*** Material supplied

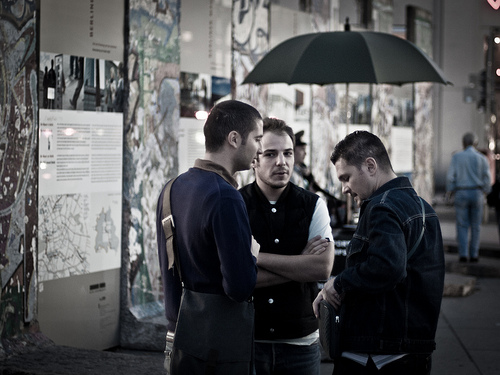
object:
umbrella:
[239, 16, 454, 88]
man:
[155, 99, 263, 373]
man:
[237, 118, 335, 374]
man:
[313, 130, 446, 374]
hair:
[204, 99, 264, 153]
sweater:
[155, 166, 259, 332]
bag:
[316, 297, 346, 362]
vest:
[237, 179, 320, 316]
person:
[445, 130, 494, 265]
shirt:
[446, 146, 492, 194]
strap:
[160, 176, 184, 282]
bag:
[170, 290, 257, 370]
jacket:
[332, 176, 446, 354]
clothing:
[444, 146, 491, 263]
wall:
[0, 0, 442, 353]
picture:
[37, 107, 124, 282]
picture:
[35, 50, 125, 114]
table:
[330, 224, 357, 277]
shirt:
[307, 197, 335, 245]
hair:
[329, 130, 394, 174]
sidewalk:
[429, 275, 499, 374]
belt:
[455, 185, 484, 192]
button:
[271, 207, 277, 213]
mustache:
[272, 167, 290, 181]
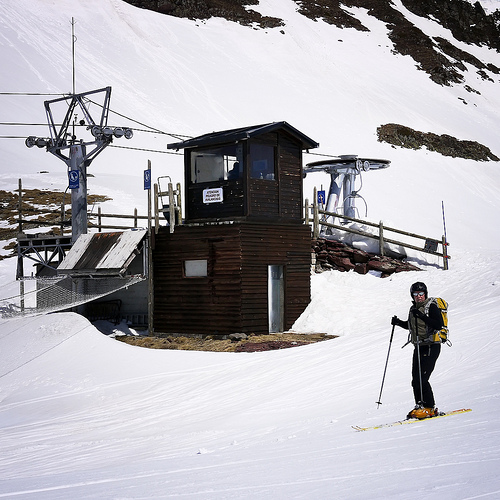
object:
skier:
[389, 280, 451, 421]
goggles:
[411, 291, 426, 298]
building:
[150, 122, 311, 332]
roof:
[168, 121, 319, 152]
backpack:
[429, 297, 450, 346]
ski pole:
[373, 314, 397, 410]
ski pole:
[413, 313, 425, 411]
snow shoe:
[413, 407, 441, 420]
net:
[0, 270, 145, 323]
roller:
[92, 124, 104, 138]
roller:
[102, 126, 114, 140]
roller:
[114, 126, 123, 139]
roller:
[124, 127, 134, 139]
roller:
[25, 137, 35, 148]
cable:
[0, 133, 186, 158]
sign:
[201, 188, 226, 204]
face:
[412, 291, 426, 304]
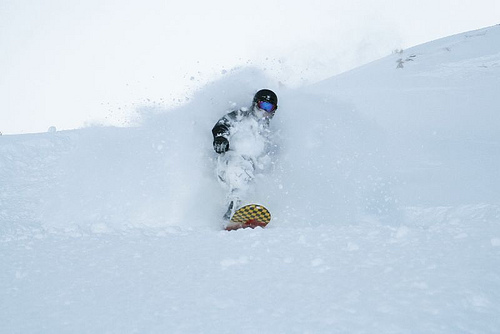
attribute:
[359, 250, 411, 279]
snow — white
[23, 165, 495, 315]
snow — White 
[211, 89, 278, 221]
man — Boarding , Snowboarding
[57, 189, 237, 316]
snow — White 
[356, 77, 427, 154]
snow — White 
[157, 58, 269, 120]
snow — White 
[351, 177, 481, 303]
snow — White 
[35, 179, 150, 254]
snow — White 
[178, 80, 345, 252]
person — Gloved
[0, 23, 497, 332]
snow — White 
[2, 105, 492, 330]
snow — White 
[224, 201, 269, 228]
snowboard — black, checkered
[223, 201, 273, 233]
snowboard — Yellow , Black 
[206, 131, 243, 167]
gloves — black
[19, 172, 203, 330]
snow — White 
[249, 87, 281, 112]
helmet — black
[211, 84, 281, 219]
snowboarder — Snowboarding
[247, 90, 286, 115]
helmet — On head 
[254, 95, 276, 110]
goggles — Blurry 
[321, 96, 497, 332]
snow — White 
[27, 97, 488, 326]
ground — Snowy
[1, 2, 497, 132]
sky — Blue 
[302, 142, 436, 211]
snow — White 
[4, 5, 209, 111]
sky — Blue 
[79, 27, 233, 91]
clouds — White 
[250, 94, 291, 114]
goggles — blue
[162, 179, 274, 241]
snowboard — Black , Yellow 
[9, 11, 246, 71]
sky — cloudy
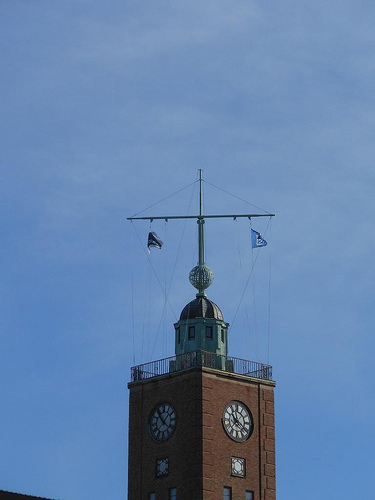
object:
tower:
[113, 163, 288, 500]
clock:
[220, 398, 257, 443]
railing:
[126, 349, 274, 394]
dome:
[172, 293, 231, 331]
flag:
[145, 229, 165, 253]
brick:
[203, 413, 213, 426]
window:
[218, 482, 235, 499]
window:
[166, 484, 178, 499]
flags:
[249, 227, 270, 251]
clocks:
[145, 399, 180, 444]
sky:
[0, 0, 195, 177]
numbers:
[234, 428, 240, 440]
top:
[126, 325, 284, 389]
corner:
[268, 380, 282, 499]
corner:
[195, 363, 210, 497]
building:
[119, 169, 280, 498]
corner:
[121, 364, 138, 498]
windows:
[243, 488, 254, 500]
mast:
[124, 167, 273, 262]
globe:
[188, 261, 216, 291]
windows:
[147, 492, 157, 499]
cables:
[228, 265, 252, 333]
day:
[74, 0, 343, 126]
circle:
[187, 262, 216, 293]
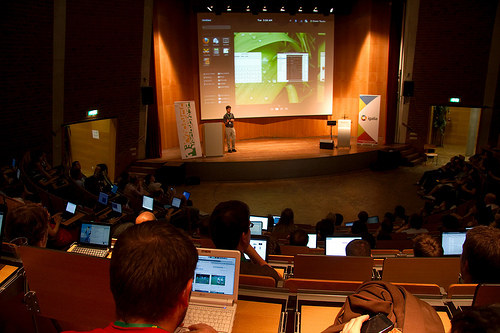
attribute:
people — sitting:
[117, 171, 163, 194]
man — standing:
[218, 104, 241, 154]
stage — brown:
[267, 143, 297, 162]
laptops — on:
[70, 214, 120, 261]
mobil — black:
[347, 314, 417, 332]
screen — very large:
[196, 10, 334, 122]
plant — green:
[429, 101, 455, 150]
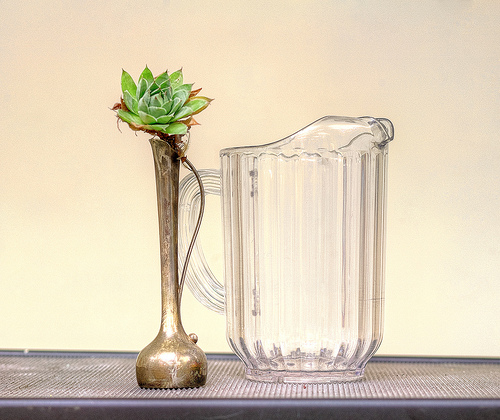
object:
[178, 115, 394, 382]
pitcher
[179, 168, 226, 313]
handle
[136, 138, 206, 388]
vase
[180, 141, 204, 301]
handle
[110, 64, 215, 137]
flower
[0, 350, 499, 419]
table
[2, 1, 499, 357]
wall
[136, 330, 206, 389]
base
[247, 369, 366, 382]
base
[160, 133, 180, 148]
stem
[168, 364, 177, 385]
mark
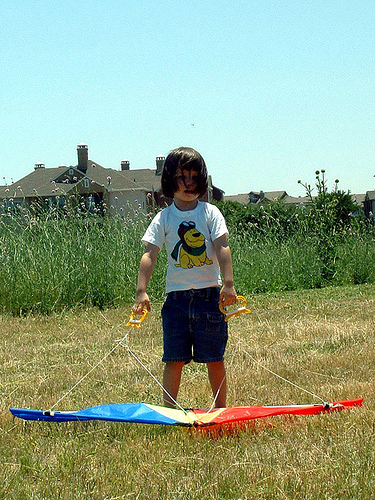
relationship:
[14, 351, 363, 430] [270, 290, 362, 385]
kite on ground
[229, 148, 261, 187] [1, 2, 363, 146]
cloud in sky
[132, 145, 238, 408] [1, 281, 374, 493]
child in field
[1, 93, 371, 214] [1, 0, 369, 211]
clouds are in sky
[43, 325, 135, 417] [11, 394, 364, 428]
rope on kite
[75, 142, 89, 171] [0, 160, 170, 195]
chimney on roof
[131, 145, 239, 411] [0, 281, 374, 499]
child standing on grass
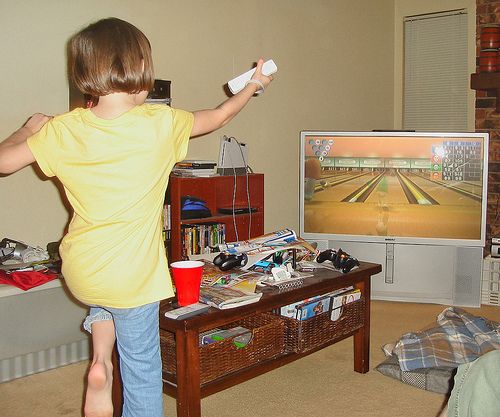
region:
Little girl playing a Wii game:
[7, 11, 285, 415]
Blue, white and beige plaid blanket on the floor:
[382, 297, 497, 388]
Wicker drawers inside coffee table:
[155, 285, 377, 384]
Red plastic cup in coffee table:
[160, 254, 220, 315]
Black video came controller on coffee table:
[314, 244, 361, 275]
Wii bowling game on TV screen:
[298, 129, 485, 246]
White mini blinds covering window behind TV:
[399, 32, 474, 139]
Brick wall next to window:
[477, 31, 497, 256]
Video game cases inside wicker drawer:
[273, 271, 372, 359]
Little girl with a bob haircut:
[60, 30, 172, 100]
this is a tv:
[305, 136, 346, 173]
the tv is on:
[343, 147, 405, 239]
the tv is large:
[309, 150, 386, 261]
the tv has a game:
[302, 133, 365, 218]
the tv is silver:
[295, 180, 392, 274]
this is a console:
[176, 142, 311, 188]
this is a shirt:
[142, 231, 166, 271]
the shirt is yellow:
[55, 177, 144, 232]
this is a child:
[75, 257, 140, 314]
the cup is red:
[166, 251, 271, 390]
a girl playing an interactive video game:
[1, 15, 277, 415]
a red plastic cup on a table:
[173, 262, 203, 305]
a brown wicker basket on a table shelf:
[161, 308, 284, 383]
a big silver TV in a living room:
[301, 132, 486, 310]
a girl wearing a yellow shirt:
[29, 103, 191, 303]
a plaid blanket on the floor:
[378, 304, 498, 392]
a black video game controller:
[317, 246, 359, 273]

******
*** Material supplied

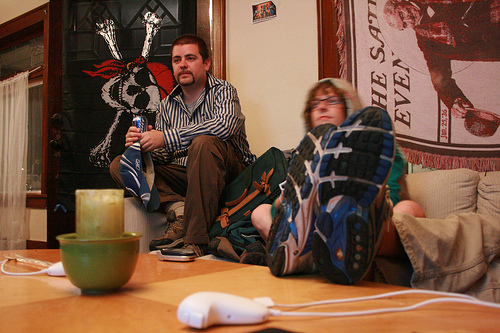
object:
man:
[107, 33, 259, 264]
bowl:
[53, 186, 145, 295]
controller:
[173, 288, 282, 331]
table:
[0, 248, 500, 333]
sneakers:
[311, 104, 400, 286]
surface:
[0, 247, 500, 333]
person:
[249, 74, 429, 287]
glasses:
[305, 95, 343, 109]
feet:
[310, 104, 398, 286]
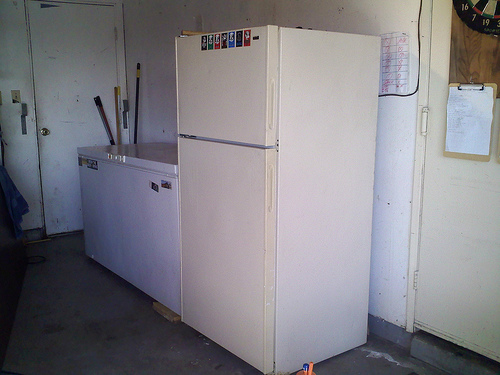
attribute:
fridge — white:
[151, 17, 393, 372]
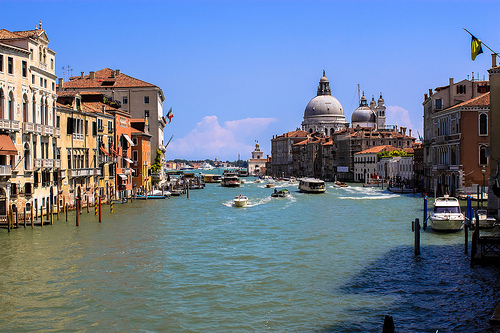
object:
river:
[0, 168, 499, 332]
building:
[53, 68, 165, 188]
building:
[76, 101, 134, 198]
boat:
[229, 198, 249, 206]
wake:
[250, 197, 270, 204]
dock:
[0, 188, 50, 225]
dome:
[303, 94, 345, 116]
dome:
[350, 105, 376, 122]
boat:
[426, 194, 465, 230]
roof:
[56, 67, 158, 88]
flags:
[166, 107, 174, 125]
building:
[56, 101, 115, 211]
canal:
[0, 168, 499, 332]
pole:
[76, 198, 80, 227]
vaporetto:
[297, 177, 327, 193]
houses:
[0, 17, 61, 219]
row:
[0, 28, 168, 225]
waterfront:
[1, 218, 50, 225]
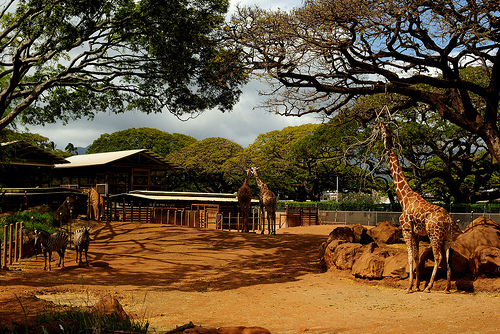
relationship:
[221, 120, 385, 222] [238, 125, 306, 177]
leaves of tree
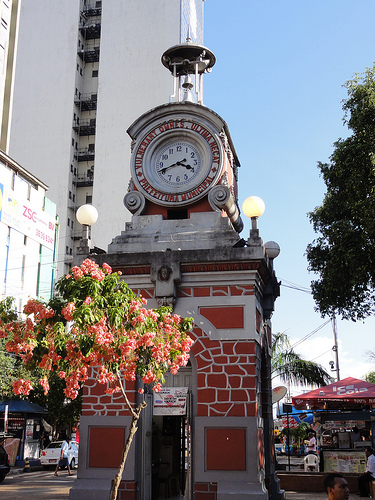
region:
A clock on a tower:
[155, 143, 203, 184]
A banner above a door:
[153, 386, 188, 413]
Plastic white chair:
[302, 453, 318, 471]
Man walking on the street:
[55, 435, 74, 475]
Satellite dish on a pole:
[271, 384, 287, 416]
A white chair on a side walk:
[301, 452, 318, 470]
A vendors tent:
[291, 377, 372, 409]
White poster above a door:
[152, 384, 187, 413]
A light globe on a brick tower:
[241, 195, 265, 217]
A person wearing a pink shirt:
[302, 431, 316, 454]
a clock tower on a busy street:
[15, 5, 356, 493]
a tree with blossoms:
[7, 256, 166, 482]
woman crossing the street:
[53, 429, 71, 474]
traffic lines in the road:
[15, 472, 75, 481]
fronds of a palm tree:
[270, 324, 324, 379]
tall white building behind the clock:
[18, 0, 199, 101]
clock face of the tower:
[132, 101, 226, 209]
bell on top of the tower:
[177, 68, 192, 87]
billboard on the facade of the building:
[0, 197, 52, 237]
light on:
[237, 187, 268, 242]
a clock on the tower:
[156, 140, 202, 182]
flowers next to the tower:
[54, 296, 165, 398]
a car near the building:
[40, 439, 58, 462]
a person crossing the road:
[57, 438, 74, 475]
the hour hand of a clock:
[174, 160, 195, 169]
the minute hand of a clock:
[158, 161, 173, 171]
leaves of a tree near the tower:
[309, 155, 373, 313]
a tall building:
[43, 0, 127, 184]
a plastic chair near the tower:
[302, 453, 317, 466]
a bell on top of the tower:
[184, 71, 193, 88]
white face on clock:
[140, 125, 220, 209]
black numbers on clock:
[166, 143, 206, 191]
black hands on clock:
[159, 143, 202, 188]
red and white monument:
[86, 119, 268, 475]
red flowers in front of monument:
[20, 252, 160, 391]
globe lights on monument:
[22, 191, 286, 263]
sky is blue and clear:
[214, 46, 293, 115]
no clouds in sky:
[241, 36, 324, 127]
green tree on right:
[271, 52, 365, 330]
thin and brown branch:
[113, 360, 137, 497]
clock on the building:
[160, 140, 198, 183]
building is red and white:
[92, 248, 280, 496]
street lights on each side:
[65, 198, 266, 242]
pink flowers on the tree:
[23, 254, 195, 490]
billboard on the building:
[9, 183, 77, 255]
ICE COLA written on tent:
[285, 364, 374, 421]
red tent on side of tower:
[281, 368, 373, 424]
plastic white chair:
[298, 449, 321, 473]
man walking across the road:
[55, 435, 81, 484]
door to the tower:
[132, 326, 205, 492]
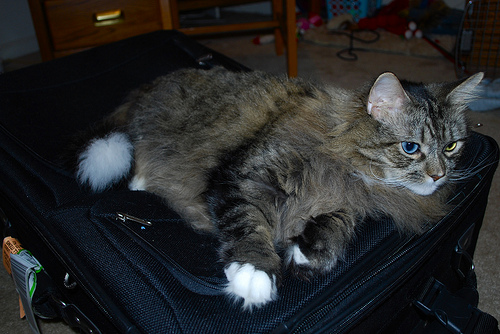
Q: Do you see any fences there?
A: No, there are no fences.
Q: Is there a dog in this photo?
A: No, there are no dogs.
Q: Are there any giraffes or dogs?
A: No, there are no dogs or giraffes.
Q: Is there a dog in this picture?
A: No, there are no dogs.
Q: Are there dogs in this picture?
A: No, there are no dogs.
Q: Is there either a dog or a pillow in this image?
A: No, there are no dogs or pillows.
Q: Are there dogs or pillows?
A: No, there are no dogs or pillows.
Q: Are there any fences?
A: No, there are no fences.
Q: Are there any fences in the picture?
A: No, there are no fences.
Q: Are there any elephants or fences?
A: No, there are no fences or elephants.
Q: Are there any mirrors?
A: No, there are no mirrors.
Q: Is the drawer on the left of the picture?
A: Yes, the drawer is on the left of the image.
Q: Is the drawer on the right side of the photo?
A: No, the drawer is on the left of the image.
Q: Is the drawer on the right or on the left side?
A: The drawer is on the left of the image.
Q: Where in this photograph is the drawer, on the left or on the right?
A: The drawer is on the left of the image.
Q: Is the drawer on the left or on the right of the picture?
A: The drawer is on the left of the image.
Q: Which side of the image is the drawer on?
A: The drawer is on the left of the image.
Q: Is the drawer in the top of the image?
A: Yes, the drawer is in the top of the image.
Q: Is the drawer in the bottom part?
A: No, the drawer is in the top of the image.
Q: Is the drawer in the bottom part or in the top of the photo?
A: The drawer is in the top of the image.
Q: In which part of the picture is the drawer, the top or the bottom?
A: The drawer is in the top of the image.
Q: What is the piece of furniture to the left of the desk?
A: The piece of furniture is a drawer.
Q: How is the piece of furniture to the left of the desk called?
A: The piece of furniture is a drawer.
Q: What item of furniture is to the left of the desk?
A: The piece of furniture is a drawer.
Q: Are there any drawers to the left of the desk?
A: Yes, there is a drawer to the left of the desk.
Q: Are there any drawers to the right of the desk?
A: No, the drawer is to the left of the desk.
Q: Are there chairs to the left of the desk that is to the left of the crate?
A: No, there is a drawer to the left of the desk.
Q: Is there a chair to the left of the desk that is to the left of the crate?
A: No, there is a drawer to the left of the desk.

******

What you need to do -> Transcribe the lines above from the line with "[168, 364, 177, 385]" to the line with "chimney on roof", including both of those lines. Leave the pictures out of your copy.

Response to the exercise ->
[168, 364, 177, 385]
mark
relationship:
[14, 351, 363, 430] [270, 290, 362, 385]
kite on ground
[229, 148, 261, 187] [1, 2, 363, 146]
cloud in sky
[132, 145, 238, 408] [1, 281, 374, 493]
child in field
[1, 93, 371, 214] [1, 0, 369, 211]
clouds are in sky
[43, 325, 135, 417] [11, 394, 364, 428]
rope on kite
[75, 142, 89, 171] [0, 160, 170, 195]
chimney on roof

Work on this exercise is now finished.